Monday, July 04, 2005

Gettysburg vs Philadelphia

As I recall, NPR routinely has at least moderately famous people, with nice voices, read the "Gettysburg Address" every 4th of July. Maybe I was lucky, or maybe it's because I got to sleep in this morning, but I didn't hear it; I can't imagine they've gotten tired of it.

But -- in line with the question of the divisibility of the Republic, referenced below -- could there be a more blatant case of Orwellian conversion of meaning, than how President Lincoln transposed his vision of an absolutely (more on this term shortly) unitary state, on the vision of our Founders of these united States?

Have we forgotten that the Declaration is a statement of secession? Re-read the famous, opening paragraph (which we used to make schoolkids memorize):

When in the Course of human events, it becomes necessary for one people to dissolve the political bands which have connected them with another, and to assume among the powers of the earth, the separate and equal station to which the Laws of Nature and of Nature's God entitle them, a decent respect to the opinions of mankind requires that they should declare the causes which impel them to the separation.

Now, I happen to think it would have been a tragedy, perhaps a catastrophic one, had secession succeeded.
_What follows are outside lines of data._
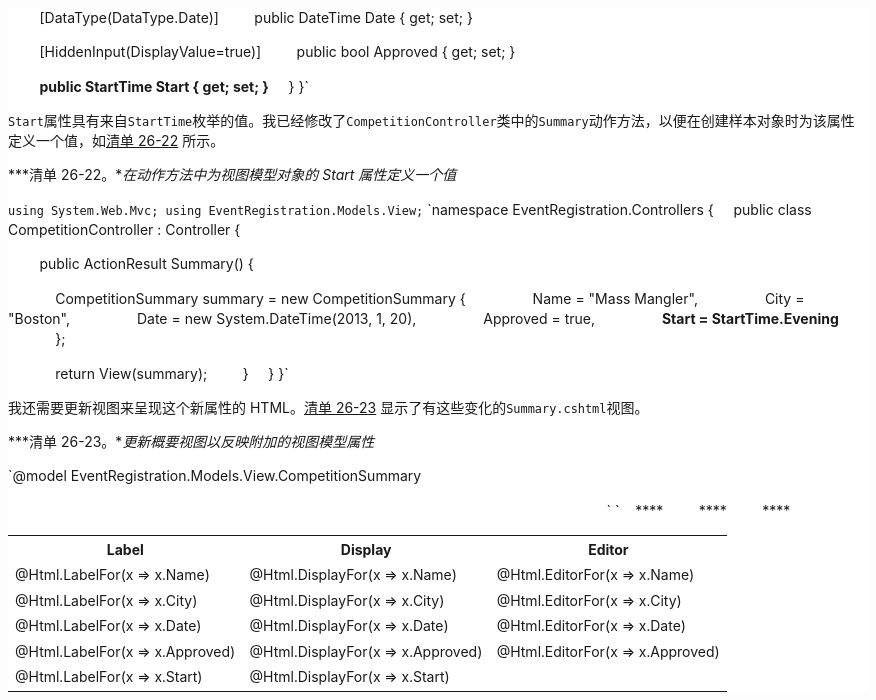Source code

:         [DataType(DataType.Date)]
        public DateTime Date { get; set; }

        [HiddenInput(DisplayValue=true)]
        public bool Approved { get; set; }

        **public StartTime Start { get; set; }**
    }
}`

`Start`属性具有来自`StartTime`枚举的值。我已经修改了`CompetitionController`类中的`Summary`动作方法，以便在创建样本对象时为该属性定义一个值，如[清单 26-22](#list_26_22) 所示。

***清单 26-22。**在动作方法中为视图模型对象的 Start 属性定义一个值*

`using System.Web.Mvc;
using EventRegistration.Models.View;` `namespace EventRegistration.Controllers {
    public class CompetitionController : Controller {

        public ActionResult Summary() {

            CompetitionSummary summary = new CompetitionSummary {
                Name = "Mass Mangler",
                City = "Boston",
                Date = new System.DateTime(2013, 1, 20),
                Approved = true,
                **Start = StartTime.Evening**
            };

            return View(summary);
        }
    }
}`

我还需要更新视图来呈现这个新属性的 HTML。[清单 26-23](#list_26_23) 显示了有这些变化的`Summary.cshtml`视图。

***清单 26-23。**更新概要视图以反映附加的视图模型属性*

`@model EventRegistration.Models.View.CompetitionSummary

<style type="text/css">
    td {padding: 5px}
    th {text-align:left}
</style>

<table >
    <tr><th>Label</th><th>Display</th><th>Editor</th></tr>
    <tr>
        <td>@Html.LabelFor(x => x.Name)</td>
        <td>@Html.DisplayFor(x => x.Name)</td>
        <td>@Html.EditorFor(x => x.Name)</td>
    </tr>
    <tr>
        <td>@Html.LabelFor(x => x.City)</td>
        <td>@Html.DisplayFor(x => x.City)</td>
        <td>@Html.EditorFor(x => x.City)</td>
    </tr>
    <tr>
        <td>@Html.LabelFor(x => x.Date)</td>
        <td>@Html.DisplayFor(x => x.Date)</td>
        <td>@Html.EditorFor(x => x.Date)</td>
    </tr>
    <tr>
        <td>@Html.LabelFor(x => x.Approved)</td>
        <td>@Html.DisplayFor(x => x.Approved)</td>
        <td>@Html.EditorFor(x => x.Approved)</td>
    </tr>` `    **<tr>**
        **<td>@Html.LabelFor(x => x.Start)</td>**
        **<td>@Html.DisplayFor(x => x.Start)</td>**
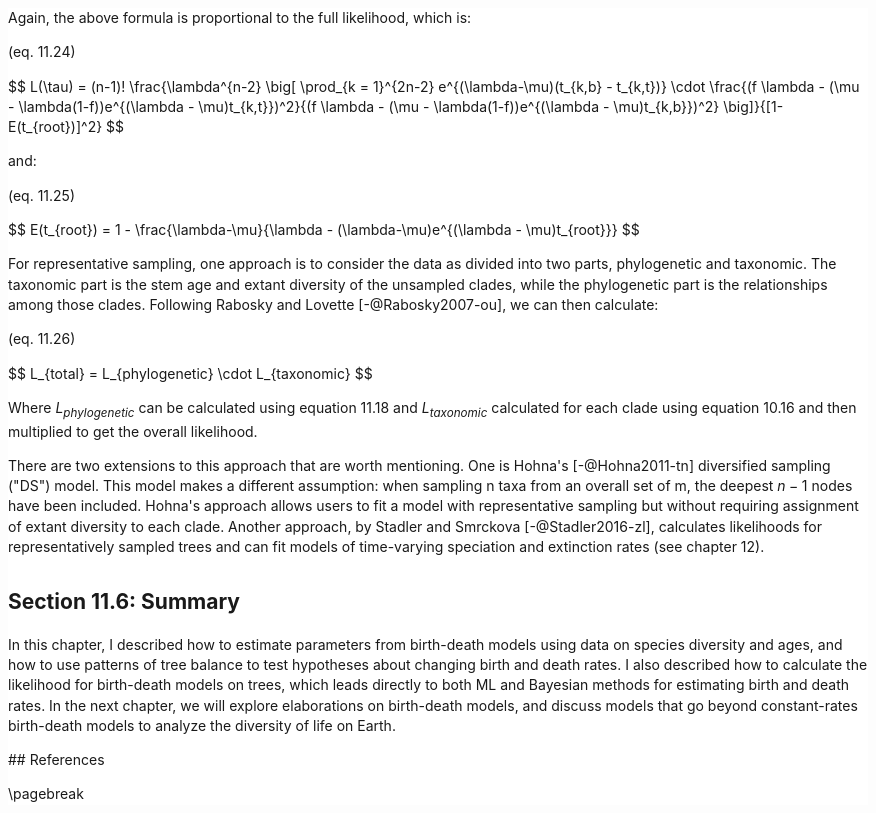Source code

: Again, the above formula is proportional to the full likelihood, which is:

(eq. 11.24)
<div>
$$
L(\tau) = (n-1)! \frac{\lambda^{n-2} \big[ \prod_{k = 1}^{2n-2} e^{(\lambda-\mu)(t_{k,b} - t_{k,t})} \cdot \frac{(f \lambda - (\mu - \lambda(1-f))e^{(\lambda - \mu)t_{k,t}})^2}{(f \lambda - (\mu - \lambda(1-f))e^{(\lambda - \mu)t_{k,b}})^2} \big]}{[1-E(t_{root})]^2}
$$
</div>

and:

(eq. 11.25)
<div>
$$
E(t_{root}) = 1 - \frac{\lambda-\mu}{\lambda - (\lambda-\mu)e^{(\lambda - \mu)t_{root}}}
$$
</div>

For representative sampling, one approach is to consider the data as divided into two parts, phylogenetic and taxonomic. The taxonomic part is the stem age and extant diversity of the unsampled clades, while the phylogenetic part is the relationships among those clades. Following Rabosky and Lovette [-@Rabosky2007-ou], we can then calculate:

(eq. 11.26)
<div>
$$
L_{total} = L_{phylogenetic} \cdot L_{taxonomic}
$$
</div>

Where $L_{phylogenetic}$ can be calculated using equation 11.18 and $L_{taxonomic}$ calculated for each clade using equation 10.16 and then multiplied to get the overall likelihood.

There are two extensions to this approach that are worth mentioning. One is Hohna's [-@Hohna2011-tn] diversified sampling ("DS") model. This model makes a different assumption: when sampling n taxa from an overall set of m, the deepest $n-1$ nodes have been included. Hohna's approach allows users to fit a model with representative sampling but without requiring assignment of extant diversity to each clade. Another approach, by Stadler and Smrckova [-@Stadler2016-zl], calculates likelihoods for representatively sampled trees and can fit models of time-varying speciation and extinction rates (see chapter 12).

##  Section 11.6: Summary

In this chapter, I described how to estimate parameters from birth-death models using data on species diversity and ages, and how to use patterns of tree balance to test hypotheses about changing birth and death rates. I also described how to calculate the likelihood for birth-death models on trees, which leads directly to both ML and Bayesian methods for estimating birth and death rates. In the next chapter, we will explore elaborations on birth-death models, and discuss models that go beyond constant-rates birth-death models to analyze the diversity of life on Earth.

<div>
## References
</div>

\pagebreak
It was a tragedy of major proportions that secession was suppressed as it was. The way the War was conducted will always be a stain on our nation's soul. It is appalling that what should embarrass us is so often dressed up as something to be proud of: the central government of the United States made near-total war on one section, because it wanted to depart.

One wonders: considering the appalling violence, and destruction, that was visited upon those states seeking to depart, in order to cudgel them into submission, what if that level of coercion had been insufficient? What further measures would have been deemed acceptable? At what point does the central government say, "this is too much?"

Would even more direct assaults on the civilian population have been acceptable? If, subsequent to the military "pacification" of the former Confederate States, elections had either produced new, secessionist legislatures, or -- in order to prevent that, huge numbers of those states citizens had to be indefinitely disenfranchised, would that have been acceptable? In that event, how about "re-education" of the civilian population?

Remember: President Lincoln had the lawfully elected legislature of Maryland arrested because he expected it to vote for secession.

What if the civilian population simply refused to be "pacified"? What reprisals are acceptable? The Romans had a practice of decimation: kill every tenth person.

Ask yourself: if the United States government had had nuclear weapons...would it have used them? Are you sure it wouldn't have?